By Amanda Conschafter, blog editor
RSV, or respiratory syncytial virus, season begins November 1 in most states. But this year, thousands of premature infants will brave the season unprotected, due to the American Academy of Pediatrics’ restrictive new guidelines for accessing preventative RSV treatment. A newly released video from the Alliance for Patient Access highlights why the AAP’s restrictive approach puts premature infants – particularly those born to African American and low-income families – at risk.
Though most children face RSV by age 2, premature infants struggle in particular because of their fragile lungs and immature immune systems. In years past, health care providers have used monthly injections of palivizumab at their discretion to help protect vulnerable infants from the deadly virus.

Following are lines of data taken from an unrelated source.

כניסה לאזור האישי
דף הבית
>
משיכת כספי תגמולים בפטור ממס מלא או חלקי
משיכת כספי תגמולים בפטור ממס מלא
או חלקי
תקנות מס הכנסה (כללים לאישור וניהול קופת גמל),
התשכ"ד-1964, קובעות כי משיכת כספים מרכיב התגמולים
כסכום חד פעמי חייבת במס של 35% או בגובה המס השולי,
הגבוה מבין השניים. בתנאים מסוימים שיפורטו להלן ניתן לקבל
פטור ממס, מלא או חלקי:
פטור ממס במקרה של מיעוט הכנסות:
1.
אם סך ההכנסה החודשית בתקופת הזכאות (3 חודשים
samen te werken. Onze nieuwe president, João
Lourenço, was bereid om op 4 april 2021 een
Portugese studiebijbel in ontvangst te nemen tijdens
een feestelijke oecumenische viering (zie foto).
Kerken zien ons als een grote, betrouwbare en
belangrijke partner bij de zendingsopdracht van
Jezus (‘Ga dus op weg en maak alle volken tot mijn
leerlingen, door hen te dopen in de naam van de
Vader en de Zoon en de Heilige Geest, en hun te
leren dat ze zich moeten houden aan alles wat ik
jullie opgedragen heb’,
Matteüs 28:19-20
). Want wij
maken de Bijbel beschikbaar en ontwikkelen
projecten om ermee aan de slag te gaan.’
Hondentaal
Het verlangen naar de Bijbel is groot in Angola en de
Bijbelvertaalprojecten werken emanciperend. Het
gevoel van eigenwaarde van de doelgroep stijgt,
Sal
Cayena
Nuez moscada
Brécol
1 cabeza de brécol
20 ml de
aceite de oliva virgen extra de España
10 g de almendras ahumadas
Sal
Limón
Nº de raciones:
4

But the AAP’s most recent guidelines limit treatment almost exclusively to infants born before 29 weeks gestation. As state Medicaid programs and private insurers adopt these guidelines, they revise their payment policies to limit coverage accordingly. Few patient families can afford to pay for the treatment out-of-pocket, so this restrictive stance undermines health care providers’ ability to make a professional and patient-specific decision about which infants would benefit from preventative treatment.
Low-income and African American infants are more likely to be born premature – and they therefore bear the burden of both RSV and the new restrictions on preventative treatment access. And, as Susanne Tropez-Sims, MD explains in AfPA’s video, “For African American babies, the situation is compounded due to risk factors such as crowded living conditions and lower rates of breastfeeding.”